= Leonard Postero =

American radio personality

Leonard Anthony Postero, Sr. (December 11, 1922 – July 20, 2001) was a native of Athens, Georgia, USA, known for his syndicated radio show, Leonard's Losers. He was a 1943 graduate of the University of Georgia and was an aviator in the United States Navy from 1943 to 1945.

== Leonard's Losers ==
In 1958, Postero taped his first Leonard's Losers radio show at WRFC-AM in Athens. The show described college football matchups and then predicted which team would lose. Postero taped his show using a pseudonym of "Leonard Postoasties" and was introduced by his sidekick "Percy Peabody" (also voiced by Postero). The show's "schtick" was a rural delivery style (à la Jerry Clower) and comedic scripts using alternate team nicknames related to the school mascot or the school itself. Some of these references included "riflemen" for the University of Tennessee Volunteers, "red clay hounds" for the University of Georgia Bulldogs, "Pickens pussycats" for the Clemson University Tigers, "giant water lizards" for the University of Florida Gators, "pachyderms" for the University of Alabama (because of their elephant mascot), and "the Pope's pupils" for the University of Notre Dame (for its status as a Catholic university). Leonard claimed that he possessed a "little smart pill machine" to come up with his prognostications and always closed his broadcast with a plea to his sidekick to "get me outta here, Percy." A game might be described as follows:

"Phillip Fulmer leads his Rifleman into the Athens Kennel for a shooting match with Jim Donnan's Pack of Drool Dogs. The Volunteer Army has owned the K-9s of late, while the Red Clay Hounds think it's about time to sink their teeth into the Big Orange Rifle Brigade. The Knoxville Army is angry after last week, but the Athens Dawgs will get the job done. Leonard's Loser? Tennessee"

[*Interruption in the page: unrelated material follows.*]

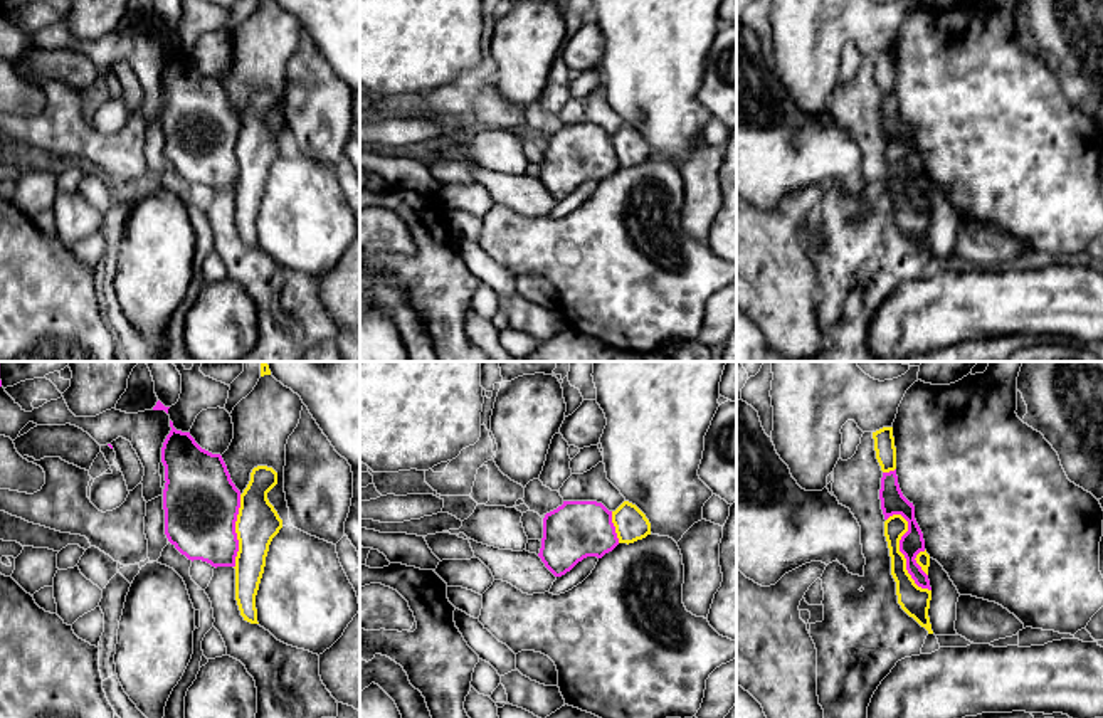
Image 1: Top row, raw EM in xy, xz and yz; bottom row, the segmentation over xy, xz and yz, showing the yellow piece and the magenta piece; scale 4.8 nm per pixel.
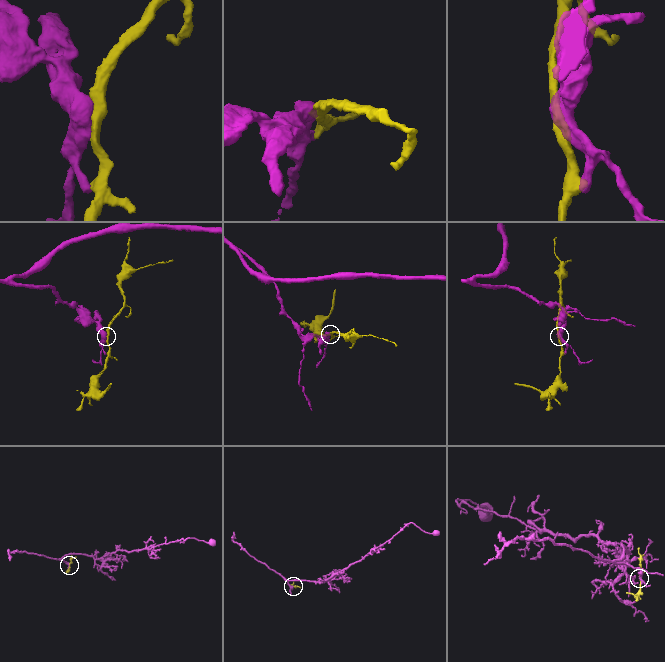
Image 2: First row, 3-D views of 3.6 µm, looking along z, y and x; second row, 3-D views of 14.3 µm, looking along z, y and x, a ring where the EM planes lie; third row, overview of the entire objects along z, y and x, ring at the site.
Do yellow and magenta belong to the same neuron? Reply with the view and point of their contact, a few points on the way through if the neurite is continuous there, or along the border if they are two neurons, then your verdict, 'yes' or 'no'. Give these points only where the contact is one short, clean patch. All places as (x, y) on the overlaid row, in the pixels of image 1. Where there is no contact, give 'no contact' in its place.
contact yz (900, 552); no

At the height of its popularity, Leonard's Losers was carried on over 1400 radio stations, including Armed Forces Radio. Postero also published a weekly newsletter called Leonard's Losers.

Postero retired in 1999 and a group of Athens businessmen purchased the show. As part of the transition, the new voice of Leonard Postosties was introduced as Leonard's nephew though there was no relation between the two.

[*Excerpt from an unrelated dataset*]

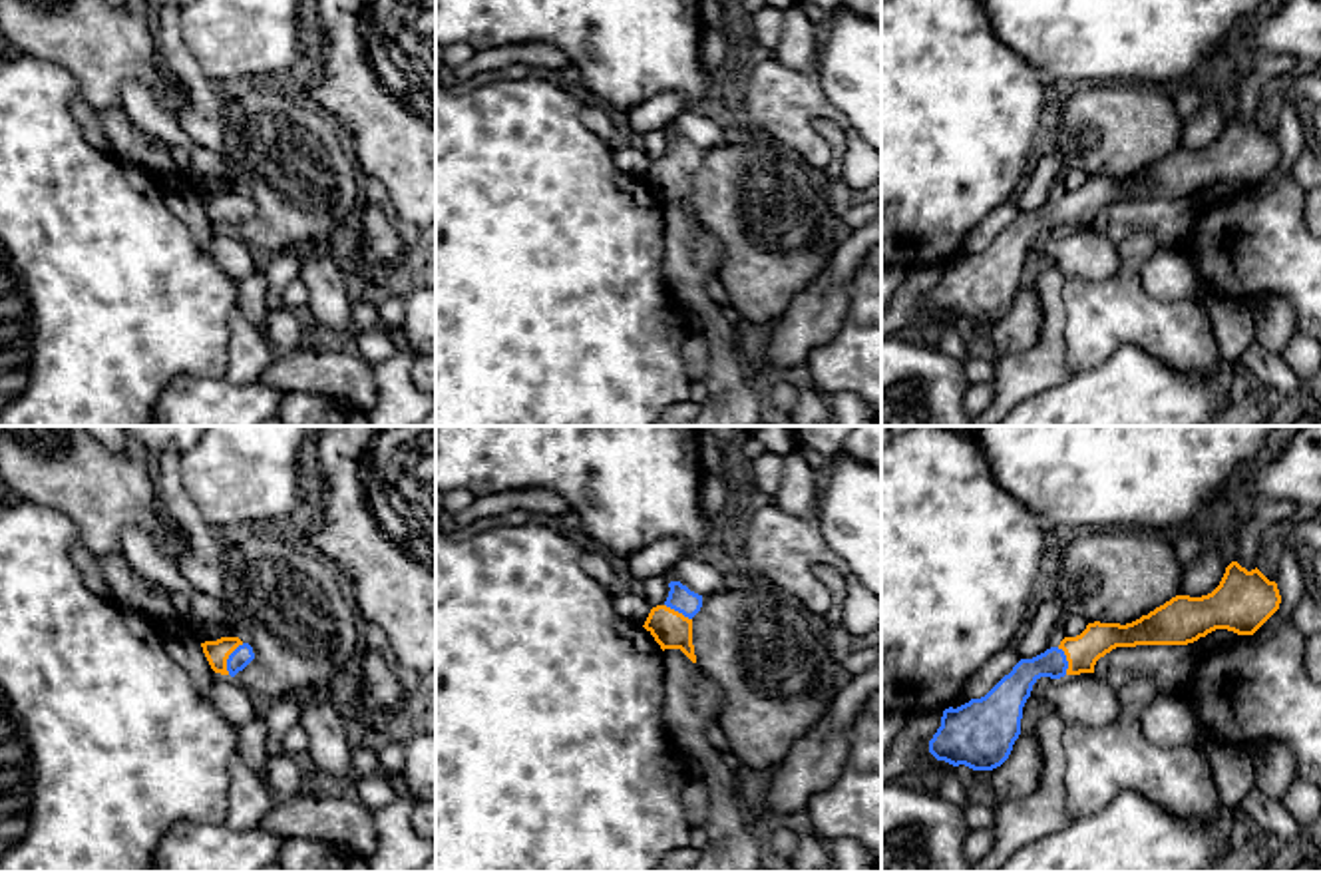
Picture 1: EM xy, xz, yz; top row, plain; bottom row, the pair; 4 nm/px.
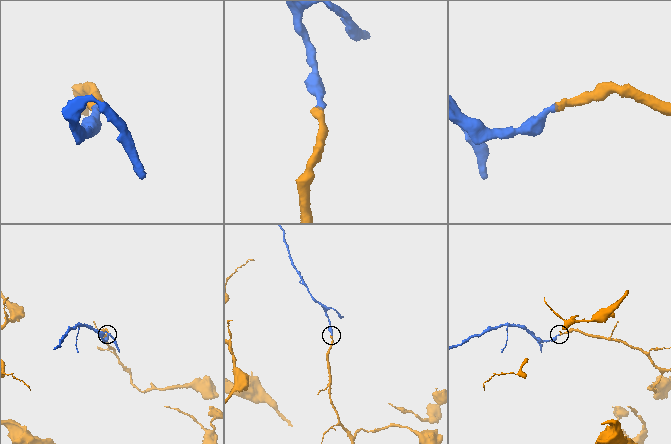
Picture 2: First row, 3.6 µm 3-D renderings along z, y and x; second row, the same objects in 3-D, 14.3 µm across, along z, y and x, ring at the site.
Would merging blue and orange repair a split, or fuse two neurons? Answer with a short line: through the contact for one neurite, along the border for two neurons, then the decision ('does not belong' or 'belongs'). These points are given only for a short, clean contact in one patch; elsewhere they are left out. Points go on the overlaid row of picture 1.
xy (243, 654), (229, 657), (217, 652) | belongs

After the 2005 season, a message appeared on the website saying that for personal reasons Leonard was unable to make his predictions and hoped to return. This message remained on the website until 2007 when the website closed.

Leonard Postero was inducted into the Georgia Radio Hall of Fame on Saturday, October 19, 2013 as a legacy inductee for his show Leonard's Losers.